There are two things here that I don't understand.it's true, in every edition of D&D, gaining better abilities - partly through magical gear - enables the PCs to take on progressively tougher opponents they never could have faced before and that can be viewed as a story trajectory for the PCs.
But I don't think that exempts the game from being a treadmill if it is designed that way. As I pointed out before, it's partly a semantic issue but I think it's an important one for forming impressions. When the assumptions are built in that you need +x items to be able to face your own level of opponents, then I do believe you're looking at a treadmill. You must keep running to stand still.
First, who cares what level of opponents you are facing? Level of opponents is a metagame notion that guides the GM in encounter design. I think this is [MENTION=3424]FireLance[/MENTION]'s point - if my bonuses are +X, then I can safely confront foes with AC of Y. What does it matter what level those opponents are described as?
Second, in what way are the players (or the PCs?) standing still? When my game started, the PCs struggled to beat off twenty lightly-armoured goblins. In a recent session, the paladin on his own held of a phalanx of over twenty well-armoured hobgoblins, driving them back with the Strength of Ten. This strikes me as progress by any measure.
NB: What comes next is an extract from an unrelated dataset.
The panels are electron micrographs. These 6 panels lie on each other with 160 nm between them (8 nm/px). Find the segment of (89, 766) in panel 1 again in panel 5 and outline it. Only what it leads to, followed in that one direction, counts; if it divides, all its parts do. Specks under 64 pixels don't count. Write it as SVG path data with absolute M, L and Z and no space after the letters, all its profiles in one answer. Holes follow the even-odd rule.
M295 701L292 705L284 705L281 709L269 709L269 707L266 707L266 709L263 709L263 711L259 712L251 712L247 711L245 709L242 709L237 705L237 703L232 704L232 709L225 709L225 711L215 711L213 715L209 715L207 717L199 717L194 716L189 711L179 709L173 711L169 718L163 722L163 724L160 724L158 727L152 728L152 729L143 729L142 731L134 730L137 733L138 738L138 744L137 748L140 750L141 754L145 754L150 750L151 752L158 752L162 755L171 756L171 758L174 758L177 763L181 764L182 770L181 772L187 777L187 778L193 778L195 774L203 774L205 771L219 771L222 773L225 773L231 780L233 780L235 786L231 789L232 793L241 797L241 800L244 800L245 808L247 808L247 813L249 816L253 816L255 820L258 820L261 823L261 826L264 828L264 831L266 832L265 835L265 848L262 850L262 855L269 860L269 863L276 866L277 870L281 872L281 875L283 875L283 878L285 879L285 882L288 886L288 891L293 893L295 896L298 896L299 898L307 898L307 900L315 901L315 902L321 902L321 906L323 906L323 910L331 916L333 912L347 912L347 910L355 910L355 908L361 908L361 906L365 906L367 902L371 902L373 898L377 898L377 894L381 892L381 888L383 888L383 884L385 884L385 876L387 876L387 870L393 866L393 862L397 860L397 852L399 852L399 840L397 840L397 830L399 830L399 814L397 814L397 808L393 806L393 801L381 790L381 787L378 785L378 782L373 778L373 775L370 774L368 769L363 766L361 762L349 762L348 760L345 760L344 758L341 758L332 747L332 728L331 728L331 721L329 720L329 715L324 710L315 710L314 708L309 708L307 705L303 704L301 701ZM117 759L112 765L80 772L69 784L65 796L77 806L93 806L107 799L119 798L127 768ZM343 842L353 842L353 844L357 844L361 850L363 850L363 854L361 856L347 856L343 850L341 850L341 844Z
If by "standing still" you mean "still playing a game in which mechanical success depends upon playing with skill, because the numbers on the PC sheet do not guarantee overwhelming success" then that would be true, but to me all that means is that (i) the game is still D&D, and (ii) it is not a Monty-Haul style challenge-free game. In this particular respect, the game is no different from the B/X and AD&D games I GMed nearly 30 years ago - in those games, also, I as GM took steps to ensure that the game remained challenging (and as [MENTION=82106]AbdulAlhazred[/MENTION] pointed out upthread, in doing this I was following advice found in the rulebooks). Although it is true that in 4e, the mechanical transparency makes it easier to set the level of challenges where I want them to be (in AD&D I used Don Turnbull's Monstermark for this job, but Monstermark is both a bit more approximate, and not as transparent, as 4e's monster stats).
As I've just said, I don't follow. You seem to be saying it's a treadmill because the PCs don't come to numerically dominate the ingame environment with which they are engaged (of course they dominate the ingame environment more generally - the PCs in my game started as relative non-entities, and now dominate the politics and rulership of the city where they are based).I realize you don't see it that way but even as you describe it seems to very much support my assertions.
I don't see that as a treadmill. I see that as playing the game. Ever since I started playing fantasy RPGs 30 years ago, it has been taken for granted by me and those I play with that higher level PCs, with their bigger numbers, will face higher level challenges, which also have bigger numbers. Of course I've heard of groups who use their high level PCs to go on inane murder-and-looting sprees in villages and towns, but I've always regarded this as a more-or-less pointless form of the game - you may as well just sit around and free narrate your murder spree, given that the mechanics are playing no meanignful role in the action resolution when 10th level PCs slaughter endless numbers of 0-level NPCs.
I'm also aware that there are sandbox games in which the players, rather than the GM, have principal responsibility for framing the situations. I've got nothing against such games, but I don't think they're the only viable or functional form of play.